In the only other music file-sharing case to go to trial, Jammie Thomas-Rasset lost her argument that the music industry could not prove it was Thomas-Rasset who engaged in illegal song trading based solely on tracing the IP address identified as the source of the trading to her computer. She was
found liable in Capitol Records v. Thomas-Rasset earlier this year.
Two Wins
A single mother when the trial began, Thomas-Rasset became the standard-bearer for opponents of the RIAA's hardline strategy.
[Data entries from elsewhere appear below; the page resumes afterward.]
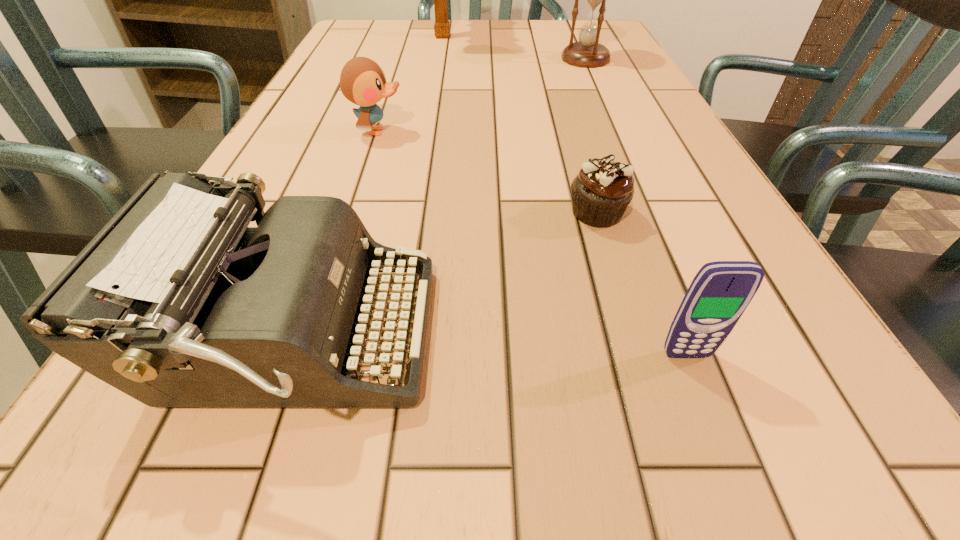
Image resolution: width=960 pixels, height=540 pixels. I want to click on vacant region located on the front-facing side of the cellular telephone, so click(733, 477).

The image size is (960, 540). What are the coordinates of `vacant space located on the front-facing side of the third farthest object` in the screenshot? It's located at (532, 131).

At what (x,y) coordinates should I click in order to perform the action: click on vacant space situated on the back of the shortest object. Please return your answer as a coordinate pair (x, y). This screenshot has width=960, height=540. Looking at the image, I should click on (575, 140).

The image size is (960, 540). Find the location of `object that is at the far edge`. object that is at the far edge is located at coordinates tap(441, 27).

Where is `typewriter positioned at the left edge`? This screenshot has height=540, width=960. typewriter positioned at the left edge is located at coordinates (176, 302).

Locate an element on the screen. duck situated at the left edge is located at coordinates (362, 81).

I want to click on hourglass present at the right edge, so click(587, 53).

Where is `cellular telephone located in the right edge section of the desktop`? Image resolution: width=960 pixels, height=540 pixels. cellular telephone located in the right edge section of the desktop is located at coordinates (721, 291).

You are a GUI agent. You are given a task and a screenshot of the screen. Output one action in this format:
    pyautogui.click(x=<x>, y=<y>)
    Task: Click on the free space at the far edge of the desktop
    
    Given the screenshot: What is the action you would take?
    pyautogui.click(x=405, y=31)

The image size is (960, 540). Find the location of `vacant area at the left edge`. vacant area at the left edge is located at coordinates (203, 438).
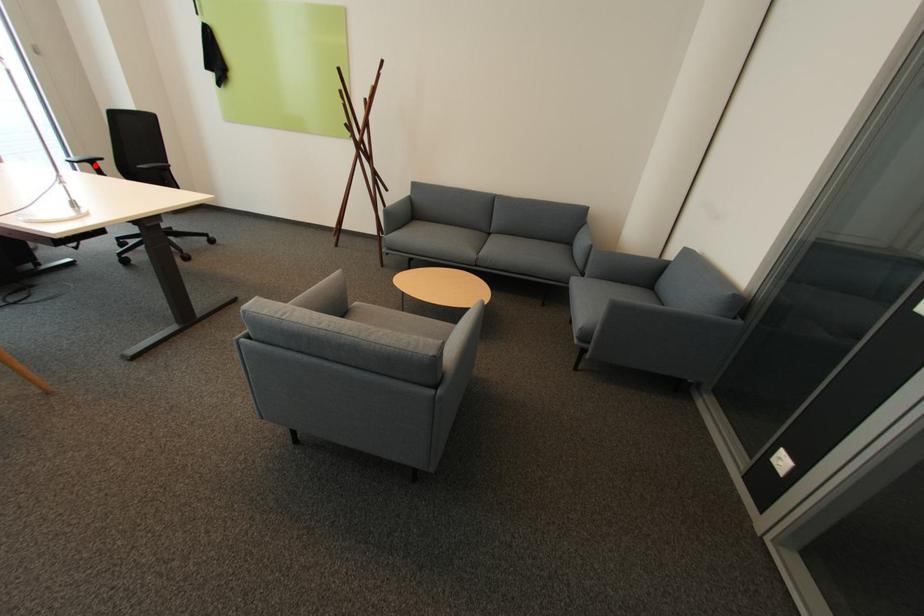
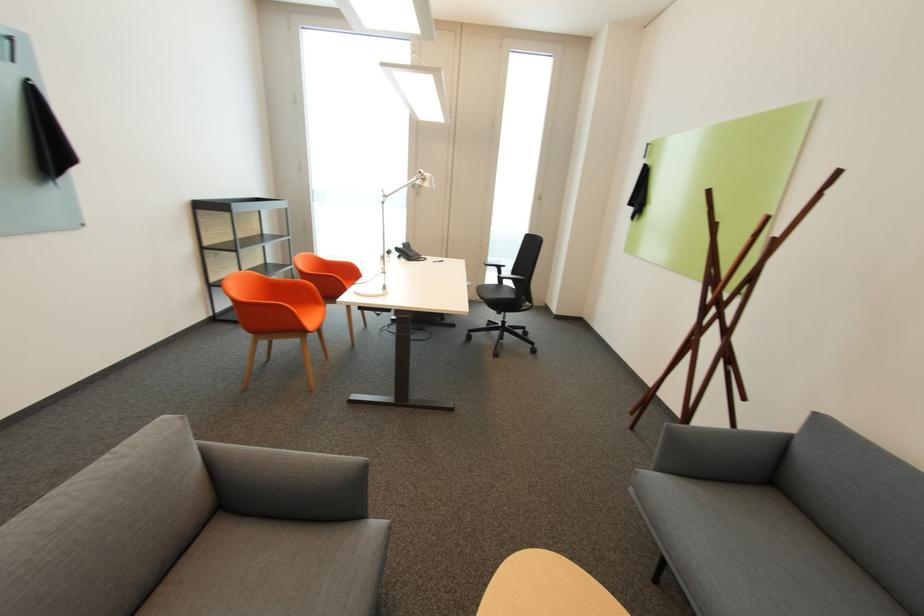
The point at the highlighted location is marked in the first image. Where is the corresponding point in the second image?

(503, 269)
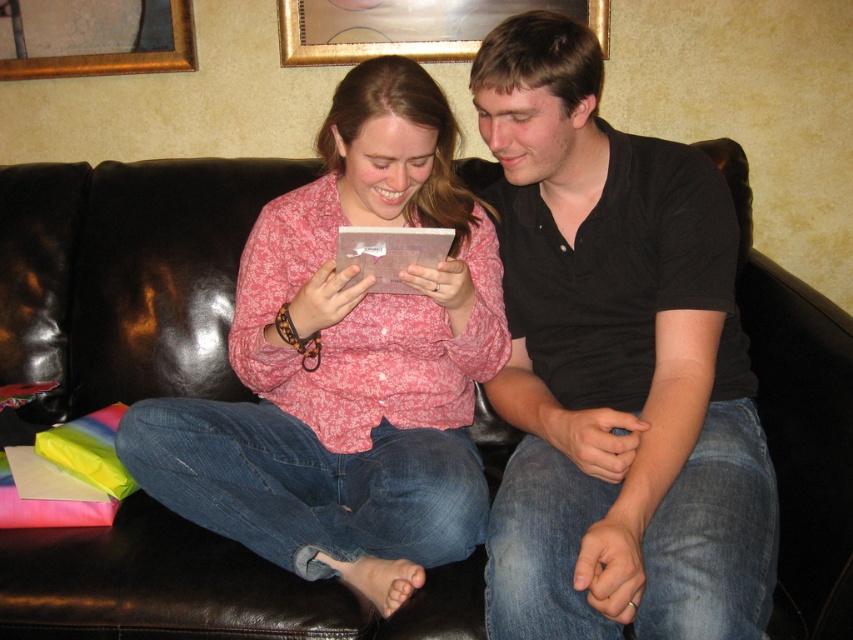
Question: In this image, where is black cotton shirt at center located relative to pink floral shirt at center?

Choices:
 (A) left
 (B) right

Answer: (B)

Question: Does black cotton shirt at center lie behind pink floral shirt at center?

Choices:
 (A) no
 (B) yes

Answer: (A)

Question: In this image, where is black cotton shirt at center located relative to pink floral shirt at center?

Choices:
 (A) left
 (B) right

Answer: (B)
With her defeat -- and now Tenenbaum's directed verdict -- the RIAA is leaving this particular battlefield as clear victor.
Still, it's unlikely to go back to the days of pursuing individual P2P file-traders -- a strategy decried even by advocates of copyright holders.
The RIAA did not respond to the E-Commerce Times' request for comments in time for publication.
"I doubt [the Tenenbaum case] will have any effect on the RIAA's policy on the whole, Doug Panzer, an attorney with
Caesar, Rivise, Bernstein, Cohen & Pokotilow, told the E-Commerce Times.
"This was a last vestige of their litigation policy, and they have clearly shown that they intend to abandon that approach," said Panzer.
"They most likely came to the conclusion that it's just too costly to pursue litigation. They also were losing the PR battle by suing their customers. Only the RIAA can say for sure, but I suspect they will try to take technological approaches, educational approaches and legislative approaches to the problem, and will stick by their decision to abandon the lawsuits," he speculated.
"The RIAA was going after people to simply make a point," commented Chris Collins, an attorney with Vanderpool, Frostick & Nishanian.